# OBJECTIVE
Render the records below as a Markdown table with the columns Row and Line, numbering each non-blank line in order and omitting blank lines.

Dataset records:
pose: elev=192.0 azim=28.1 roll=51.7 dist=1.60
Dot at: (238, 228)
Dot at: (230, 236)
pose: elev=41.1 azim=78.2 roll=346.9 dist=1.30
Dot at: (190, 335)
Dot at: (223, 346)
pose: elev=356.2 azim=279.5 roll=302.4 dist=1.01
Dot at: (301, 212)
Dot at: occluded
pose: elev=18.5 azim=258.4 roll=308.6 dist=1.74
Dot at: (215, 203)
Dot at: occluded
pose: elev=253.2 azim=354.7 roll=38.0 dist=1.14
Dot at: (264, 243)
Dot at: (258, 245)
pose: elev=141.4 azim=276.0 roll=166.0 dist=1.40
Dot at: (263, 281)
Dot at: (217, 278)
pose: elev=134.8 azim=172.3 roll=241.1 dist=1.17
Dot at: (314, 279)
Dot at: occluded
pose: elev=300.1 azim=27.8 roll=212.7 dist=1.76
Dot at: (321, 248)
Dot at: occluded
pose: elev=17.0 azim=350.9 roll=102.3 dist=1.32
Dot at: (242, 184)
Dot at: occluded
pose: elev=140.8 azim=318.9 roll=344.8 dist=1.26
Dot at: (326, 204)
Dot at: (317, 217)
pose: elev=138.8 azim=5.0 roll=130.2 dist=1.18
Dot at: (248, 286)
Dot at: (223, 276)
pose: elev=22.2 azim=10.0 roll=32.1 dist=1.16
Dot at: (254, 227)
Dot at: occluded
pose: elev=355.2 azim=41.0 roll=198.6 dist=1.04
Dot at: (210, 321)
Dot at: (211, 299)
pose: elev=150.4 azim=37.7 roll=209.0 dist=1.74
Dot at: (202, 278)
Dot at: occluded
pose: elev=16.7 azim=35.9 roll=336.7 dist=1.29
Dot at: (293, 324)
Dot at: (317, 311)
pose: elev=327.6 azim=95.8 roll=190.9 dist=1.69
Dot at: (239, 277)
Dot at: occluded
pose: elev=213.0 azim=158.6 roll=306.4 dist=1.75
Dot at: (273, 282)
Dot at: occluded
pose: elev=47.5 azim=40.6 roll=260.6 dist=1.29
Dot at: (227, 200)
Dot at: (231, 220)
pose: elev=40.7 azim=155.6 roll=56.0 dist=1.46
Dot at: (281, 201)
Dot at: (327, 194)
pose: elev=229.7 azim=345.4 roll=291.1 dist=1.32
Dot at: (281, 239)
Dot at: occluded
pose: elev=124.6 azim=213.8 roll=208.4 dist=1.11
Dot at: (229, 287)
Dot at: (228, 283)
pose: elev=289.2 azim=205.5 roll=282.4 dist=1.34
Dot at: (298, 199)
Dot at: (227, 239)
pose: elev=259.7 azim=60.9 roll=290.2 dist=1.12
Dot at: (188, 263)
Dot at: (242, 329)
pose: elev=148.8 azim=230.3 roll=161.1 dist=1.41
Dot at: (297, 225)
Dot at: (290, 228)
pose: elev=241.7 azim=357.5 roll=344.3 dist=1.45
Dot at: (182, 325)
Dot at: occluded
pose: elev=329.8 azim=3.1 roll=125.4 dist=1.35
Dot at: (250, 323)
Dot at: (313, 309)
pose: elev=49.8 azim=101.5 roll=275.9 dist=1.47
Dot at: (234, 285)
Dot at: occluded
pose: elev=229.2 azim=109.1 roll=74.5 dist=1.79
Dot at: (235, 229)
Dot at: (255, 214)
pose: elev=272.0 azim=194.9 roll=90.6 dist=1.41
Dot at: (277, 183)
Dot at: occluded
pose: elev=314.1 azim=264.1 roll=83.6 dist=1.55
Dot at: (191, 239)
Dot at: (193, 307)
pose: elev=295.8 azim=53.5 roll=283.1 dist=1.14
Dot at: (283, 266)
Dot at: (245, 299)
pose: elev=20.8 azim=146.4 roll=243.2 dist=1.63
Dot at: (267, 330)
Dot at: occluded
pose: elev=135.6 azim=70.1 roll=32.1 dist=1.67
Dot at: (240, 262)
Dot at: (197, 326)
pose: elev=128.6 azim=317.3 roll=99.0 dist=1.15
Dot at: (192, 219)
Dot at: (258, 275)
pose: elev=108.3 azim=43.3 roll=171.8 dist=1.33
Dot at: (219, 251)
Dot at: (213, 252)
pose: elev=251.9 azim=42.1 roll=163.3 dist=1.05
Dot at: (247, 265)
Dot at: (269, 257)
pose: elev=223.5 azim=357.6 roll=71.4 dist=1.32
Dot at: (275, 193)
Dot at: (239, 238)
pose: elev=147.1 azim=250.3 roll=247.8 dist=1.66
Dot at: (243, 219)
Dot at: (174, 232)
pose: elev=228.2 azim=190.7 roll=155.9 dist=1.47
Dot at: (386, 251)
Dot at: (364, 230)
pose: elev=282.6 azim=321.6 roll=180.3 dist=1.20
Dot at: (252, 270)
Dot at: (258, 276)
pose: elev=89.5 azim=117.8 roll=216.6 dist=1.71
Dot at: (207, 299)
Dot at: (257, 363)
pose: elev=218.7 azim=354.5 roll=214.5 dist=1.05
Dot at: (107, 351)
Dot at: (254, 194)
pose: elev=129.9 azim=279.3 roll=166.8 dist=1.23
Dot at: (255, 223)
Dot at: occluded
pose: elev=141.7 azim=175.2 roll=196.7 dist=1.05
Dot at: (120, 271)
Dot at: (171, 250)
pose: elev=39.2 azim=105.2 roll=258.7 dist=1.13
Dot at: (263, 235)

# CORRECT ANSWER
| Row | Line |
|---|---|
| 1 | pose: elev=192.0 azim=28.1 roll=51.7 dist=1.60 |
| 2 | Dot at: (238, 228) |
| 3 | Dot at: (230, 236) |
| 4 | pose: elev=41.1 azim=78.2 roll=346.9 dist=1.30 |
| 5 | Dot at: (190, 335) |
| 6 | Dot at: (223, 346) |
| 7 | pose: elev=356.2 azim=279.5 roll=302.4 dist=1.01 |
| 8 | Dot at: (301, 212) |
| 9 | Dot at: occluded |
| 10 | pose: elev=18.5 azim=258.4 roll=308.6 dist=1.74 |
| 11 | Dot at: (215, 203) |
| 12 | Dot at: occluded |
| 13 | pose: elev=253.2 azim=354.7 roll=38.0 dist=1.14 |
| 14 | Dot at: (264, 243) |
| 15 | Dot at: (258, 245) |
| 16 | pose: elev=141.4 azim=276.0 roll=166.0 dist=1.40 |
| 17 | Dot at: (263, 281) |
| 18 | Dot at: (217, 278) |
| 19 | pose: elev=134.8 azim=172.3 roll=241.1 dist=1.17 |
| 20 | Dot at: (314, 279) |
| 21 | Dot at: occluded |
| 22 | pose: elev=300.1 azim=27.8 roll=212.7 dist=1.76 |
| 23 | Dot at: (321, 248) |
| 24 | Dot at: occluded |
| 25 | pose: elev=17.0 azim=350.9 roll=102.3 dist=1.32 |
| 26 | Dot at: (242, 184) |
| 27 | Dot at: occluded |
| 28 | pose: elev=140.8 azim=318.9 roll=344.8 dist=1.26 |
| 29 | Dot at: (326, 204) |
| 30 | Dot at: (317, 217) |
| 31 | pose: elev=138.8 azim=5.0 roll=130.2 dist=1.18 |
| 32 | Dot at: (248, 286) |
| 33 | Dot at: (223, 276) |
| 34 | pose: elev=22.2 azim=10.0 roll=32.1 dist=1.16 |
| 35 | Dot at: (254, 227) |
| 36 | Dot at: occluded |
| 37 | pose: elev=355.2 azim=41.0 roll=198.6 dist=1.04 |
| 38 | Dot at: (210, 321) |
| 39 | Dot at: (211, 299) |
| 40 | pose: elev=150.4 azim=37.7 roll=209.0 dist=1.74 |
| 41 | Dot at: (202, 278) |
| 42 | Dot at: occluded |
| 43 | pose: elev=16.7 azim=35.9 roll=336.7 dist=1.29 |
| 44 | Dot at: (293, 324) |
| 45 | Dot at: (317, 311) |
| 46 | pose: elev=327.6 azim=95.8 roll=190.9 dist=1.69 |
| 47 | Dot at: (239, 277) |
| 48 | Dot at: occluded |
| 49 | pose: elev=213.0 azim=158.6 roll=306.4 dist=1.75 |
| 50 | Dot at: (273, 282) |
| 51 | Dot at: occluded |
| 52 | pose: elev=47.5 azim=40.6 roll=260.6 dist=1.29 |
| 53 | Dot at: (227, 200) |
| 54 | Dot at: (231, 220) |
| 55 | pose: elev=40.7 azim=155.6 roll=56.0 dist=1.46 |
| 56 | Dot at: (281, 201) |
| 57 | Dot at: (327, 194) |
| 58 | pose: elev=229.7 azim=345.4 roll=291.1 dist=1.32 |
| 59 | Dot at: (281, 239) |
| 60 | Dot at: occluded |
| 61 | pose: elev=124.6 azim=213.8 roll=208.4 dist=1.11 |
| 62 | Dot at: (229, 287) |
| 63 | Dot at: (228, 283) |
| 64 | pose: elev=289.2 azim=205.5 roll=282.4 dist=1.34 |
| 65 | Dot at: (298, 199) |
| 66 | Dot at: (227, 239) |
| 67 | pose: elev=259.7 azim=60.9 roll=290.2 dist=1.12 |
| 68 | Dot at: (188, 263) |
| 69 | Dot at: (242, 329) |
| 70 | pose: elev=148.8 azim=230.3 roll=161.1 dist=1.41 |
| 71 | Dot at: (297, 225) |
| 72 | Dot at: (290, 228) |
| 73 | pose: elev=241.7 azim=357.5 roll=344.3 dist=1.45 |
| 74 | Dot at: (182, 325) |
| 75 | Dot at: occluded |
| 76 | pose: elev=329.8 azim=3.1 roll=125.4 dist=1.35 |
| 77 | Dot at: (250, 323) |
| 78 | Dot at: (313, 309) |
| 79 | pose: elev=49.8 azim=101.5 roll=275.9 dist=1.47 |
| 80 | Dot at: (234, 285) |
| 81 | Dot at: occluded |
| 82 | pose: elev=229.2 azim=109.1 roll=74.5 dist=1.79 |
| 83 | Dot at: (235, 229) |
| 84 | Dot at: (255, 214) |
| 85 | pose: elev=272.0 azim=194.9 roll=90.6 dist=1.41 |
| 86 | Dot at: (277, 183) |
| 87 | Dot at: occluded |
| 88 | pose: elev=314.1 azim=264.1 roll=83.6 dist=1.55 |
| 89 | Dot at: (191, 239) |
| 90 | Dot at: (193, 307) |
| 91 | pose: elev=295.8 azim=53.5 roll=283.1 dist=1.14 |
| 92 | Dot at: (283, 266) |
| 93 | Dot at: (245, 299) |
| 94 | pose: elev=20.8 azim=146.4 roll=243.2 dist=1.63 |
| 95 | Dot at: (267, 330) |
| 96 | Dot at: occluded |
| 97 | pose: elev=135.6 azim=70.1 roll=32.1 dist=1.67 |
| 98 | Dot at: (240, 262) |
| 99 | Dot at: (197, 326) |
| 100 | pose: elev=128.6 azim=317.3 roll=99.0 dist=1.15 |
| 101 | Dot at: (192, 219) |
| 102 | Dot at: (258, 275) |
| 103 | pose: elev=108.3 azim=43.3 roll=171.8 dist=1.33 |
| 104 | Dot at: (219, 251) |
| 105 | Dot at: (213, 252) |
| 106 | pose: elev=251.9 azim=42.1 roll=163.3 dist=1.05 |
| 107 | Dot at: (247, 265) |
| 108 | Dot at: (269, 257) |
| 109 | pose: elev=223.5 azim=357.6 roll=71.4 dist=1.32 |
| 110 | Dot at: (275, 193) |
| 111 | Dot at: (239, 238) |
| 112 | pose: elev=147.1 azim=250.3 roll=247.8 dist=1.66 |
| 113 | Dot at: (243, 219) |
| 114 | Dot at: (174, 232) |
| 115 | pose: elev=228.2 azim=190.7 roll=155.9 dist=1.47 |
| 116 | Dot at: (386, 251) |
| 117 | Dot at: (364, 230) |
| 118 | pose: elev=282.6 azim=321.6 roll=180.3 dist=1.20 |
| 119 | Dot at: (252, 270) |
| 120 | Dot at: (258, 276) |
| 121 | pose: elev=89.5 azim=117.8 roll=216.6 dist=1.71 |
| 122 | Dot at: (207, 299) |
| 123 | Dot at: (257, 363) |
| 124 | pose: elev=218.7 azim=354.5 roll=214.5 dist=1.05 |
| 125 | Dot at: (107, 351) |
| 126 | Dot at: (254, 194) |
| 127 | pose: elev=129.9 azim=279.3 roll=166.8 dist=1.23 |
| 128 | Dot at: (255, 223) |
| 129 | Dot at: occluded |
| 130 | pose: elev=141.7 azim=175.2 roll=196.7 dist=1.05 |
| 131 | Dot at: (120, 271) |
| 132 | Dot at: (171, 250) |
| 133 | pose: elev=39.2 azim=105.2 roll=258.7 dist=1.13 |
| 134 | Dot at: (263, 235) |